Every Millennial unique, however, so workers in this age group can’t be lumped together and treated exactly the same. One may appreciate social activities in the workplace, while another may gravitate toward personal development opportunities.
“It’s hard to paint all of the Millennials with a single brush stroke, so I would not fall into some of the misnomers that are out there that may exist about a Millennial worker,” Heard says.
Recruiting tactics that were prevalent, say, 20 years ago won’t necessarily work with Millennials, he notes.
When trying to hire Millennials, “I do believe that the things you stand for as a firm do need to be fully appreciated and [need to] check a lot of the boxes that they have when they’re going through the process of determining where they want to work,” Heard says.
Concord Hospitality Enterprises
Fortune ranking: 81
Raleigh, N.C.-based Concord, a hotel developer, owner and operator, treats each employee—not just Millennials—like a customer, says Debra Punke, senior vice president of human capital.
“The experience from hire to retire is essential to Millennials, and if you are thoughtful about each interaction, they will join your team and stick around,” Punke says.

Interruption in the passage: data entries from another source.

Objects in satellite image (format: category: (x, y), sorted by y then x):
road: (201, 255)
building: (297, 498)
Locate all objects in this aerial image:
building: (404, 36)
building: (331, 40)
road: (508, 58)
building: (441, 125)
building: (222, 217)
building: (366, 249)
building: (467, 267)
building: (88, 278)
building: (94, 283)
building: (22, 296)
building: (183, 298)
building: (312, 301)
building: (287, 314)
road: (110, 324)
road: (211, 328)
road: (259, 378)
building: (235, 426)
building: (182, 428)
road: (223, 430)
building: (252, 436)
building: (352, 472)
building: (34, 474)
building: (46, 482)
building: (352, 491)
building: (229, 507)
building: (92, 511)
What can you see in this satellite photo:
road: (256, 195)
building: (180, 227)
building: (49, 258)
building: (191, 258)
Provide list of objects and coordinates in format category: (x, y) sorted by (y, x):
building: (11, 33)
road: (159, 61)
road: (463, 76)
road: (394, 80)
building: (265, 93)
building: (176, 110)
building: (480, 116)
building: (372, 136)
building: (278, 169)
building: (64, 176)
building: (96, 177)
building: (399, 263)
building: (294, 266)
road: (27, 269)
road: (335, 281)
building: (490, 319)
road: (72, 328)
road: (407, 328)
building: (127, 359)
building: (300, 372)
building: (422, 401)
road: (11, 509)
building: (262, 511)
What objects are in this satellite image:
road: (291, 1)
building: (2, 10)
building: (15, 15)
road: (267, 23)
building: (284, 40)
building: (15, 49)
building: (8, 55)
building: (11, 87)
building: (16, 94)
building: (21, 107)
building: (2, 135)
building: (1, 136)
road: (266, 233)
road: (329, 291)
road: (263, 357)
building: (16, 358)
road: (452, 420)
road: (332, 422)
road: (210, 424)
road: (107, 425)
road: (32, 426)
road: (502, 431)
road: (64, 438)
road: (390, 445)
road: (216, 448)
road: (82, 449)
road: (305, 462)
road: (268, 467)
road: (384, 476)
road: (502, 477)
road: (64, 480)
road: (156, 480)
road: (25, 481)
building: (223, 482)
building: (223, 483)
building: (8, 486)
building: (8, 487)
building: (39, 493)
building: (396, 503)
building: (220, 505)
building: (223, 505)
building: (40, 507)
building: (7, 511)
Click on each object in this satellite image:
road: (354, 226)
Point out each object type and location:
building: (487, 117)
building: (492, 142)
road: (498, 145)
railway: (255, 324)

Millennials want to stick around at Concord because they’re energized by the company’s purpose-driven nature, she says. These workers are drawn to employers that have crafted a well-articulated mission that resonates inside and outside the workplace, according to Punke.

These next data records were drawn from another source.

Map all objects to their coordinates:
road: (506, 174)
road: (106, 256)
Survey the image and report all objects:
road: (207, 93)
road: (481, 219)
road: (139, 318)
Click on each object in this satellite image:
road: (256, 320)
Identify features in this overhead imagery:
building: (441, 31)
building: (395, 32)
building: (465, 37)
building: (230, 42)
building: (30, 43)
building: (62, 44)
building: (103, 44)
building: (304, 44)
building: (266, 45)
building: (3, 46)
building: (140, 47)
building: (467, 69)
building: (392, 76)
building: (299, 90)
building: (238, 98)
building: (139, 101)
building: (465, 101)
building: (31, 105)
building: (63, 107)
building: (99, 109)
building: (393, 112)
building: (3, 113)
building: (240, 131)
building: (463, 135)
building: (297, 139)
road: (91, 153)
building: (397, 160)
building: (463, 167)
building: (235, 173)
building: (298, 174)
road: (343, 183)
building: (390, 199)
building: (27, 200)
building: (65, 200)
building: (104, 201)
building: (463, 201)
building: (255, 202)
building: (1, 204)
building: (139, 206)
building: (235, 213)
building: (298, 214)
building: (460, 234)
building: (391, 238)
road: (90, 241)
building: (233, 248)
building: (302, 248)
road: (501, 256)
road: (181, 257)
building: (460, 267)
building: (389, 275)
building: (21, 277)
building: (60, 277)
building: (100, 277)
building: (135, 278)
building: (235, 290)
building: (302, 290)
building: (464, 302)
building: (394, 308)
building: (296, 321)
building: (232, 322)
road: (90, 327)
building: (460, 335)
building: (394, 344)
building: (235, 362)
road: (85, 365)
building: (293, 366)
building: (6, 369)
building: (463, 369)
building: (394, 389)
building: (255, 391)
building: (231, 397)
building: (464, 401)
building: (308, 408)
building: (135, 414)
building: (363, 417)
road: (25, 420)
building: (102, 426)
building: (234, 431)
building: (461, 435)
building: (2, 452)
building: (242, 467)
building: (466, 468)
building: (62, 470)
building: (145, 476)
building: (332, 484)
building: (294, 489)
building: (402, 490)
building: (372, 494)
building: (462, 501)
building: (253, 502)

“Millennials want to be affiliated with an employer who cares about giving back to the communities where they live and work,” she says. “They want to be part of a company who has a greater purpose and impact.”

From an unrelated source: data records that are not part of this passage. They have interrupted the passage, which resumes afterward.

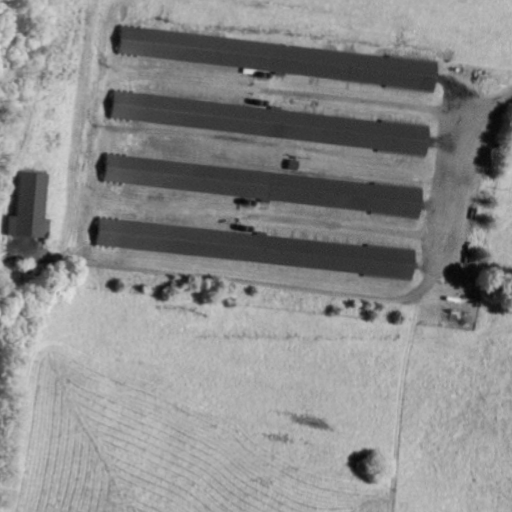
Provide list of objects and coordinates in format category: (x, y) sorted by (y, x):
building: (272, 62)
building: (265, 126)
building: (257, 189)
building: (25, 211)
building: (250, 251)
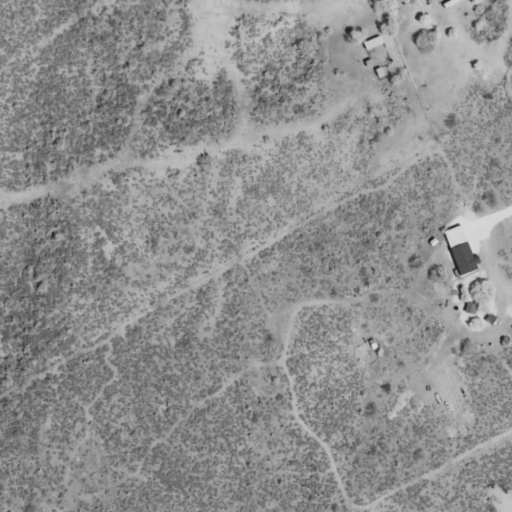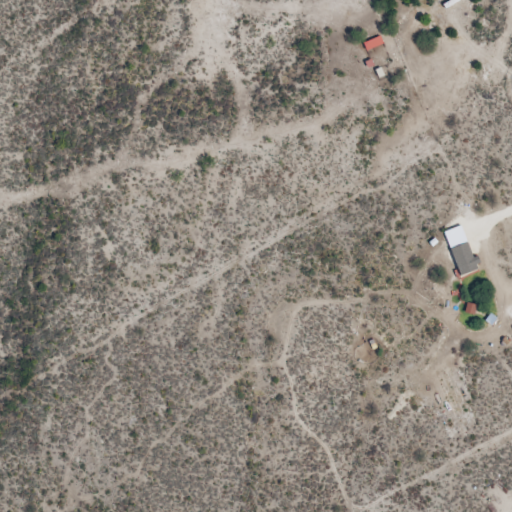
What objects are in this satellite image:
building: (372, 43)
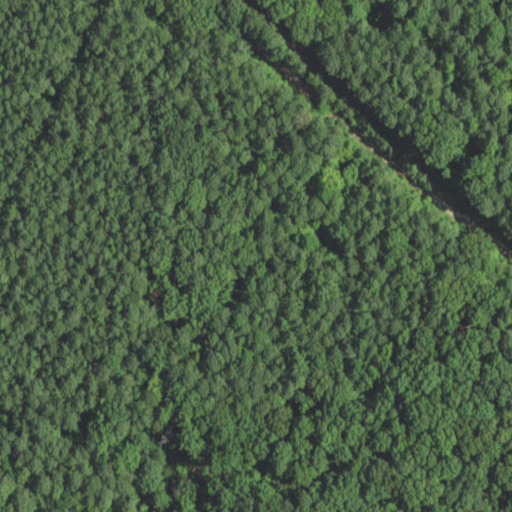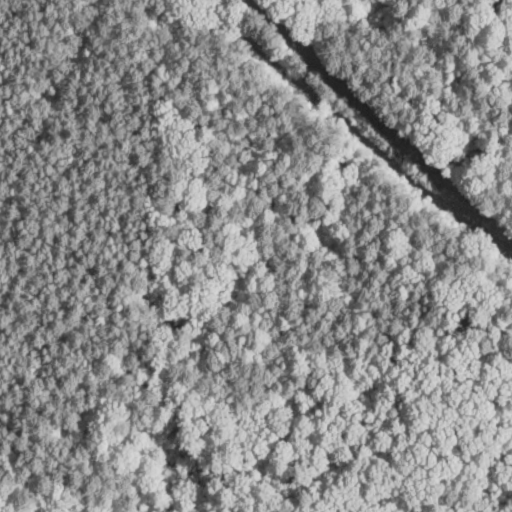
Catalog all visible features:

From what Punke has observed, some employers in commercial real estate are failing to attract Millennial workers “because they are all about the business.”
“It’s high-pressure and only the results matter. They are not purpose-driven,” she adds.
Punke says Concord fosters a work environment that appeals to Millennials in four key areas:
Charity—Concord enables employees to engage in fundraisers, volunteer projects and other charitable endeavors. Over the past decade, employees have raised $750,000, served more than 2 million meals, refurbished a dozen homes and donated 17,000 volunteer hours, Punke says.
Fun—Concord employees recognize and support each other in a variety of ways, according to Punke. She says Concord wants its workers to have fun “in all that they do.”
Sustainability—Among other things, Concord builds green hotels, repurposes soap and shampoo into bars of soap for vulnerable kids around the world and diverts tons of waste from landfills.
Wellness—On-site fitness centers and virtual competitions are among the tools that Concord uses to promote mental, physical and emotional wellness in the workforce.
“We believe if you take care of them, they will take care of the customers and the profit will flow,” Punke notes.
Walker & Dunlop
Fortune ranking: 83
Millennials who join Walker & Dunlop, a Bethesda, Md.-based provider of commercial real estate financing, find a number of opportunities to flourish professionally.
For instance, Walker & Dunlop sponsors a “high potential” program for employees who have been with the company for a few years and have established a track record of success, according to Paula Pryor, senior vice president of human resources.
In that program, a manager identifies someone who’s got the potential to rise through the ranks over the next five years and nominates that person to participate, Pryor says. Every year, executives pick 10 “high potential” employees for the program. Over the course of a year, each participant learns how to polish presentation, leadership and teambuilding skills; shadows a member of the management team; and collaborates on a corporate initiative.
Additionally, Pryor says, the company strives to help Millennials carve out a career path, which includes consideration for in-house promotions.
She notes that more than 40 percent of Walker & Dunlop’s workforce consists of Millennials.
“Not only do we place a strong emphasis on learning, opportunities for growth and recognition, but we also insist on having fun—who doesn’t love that?” she notes.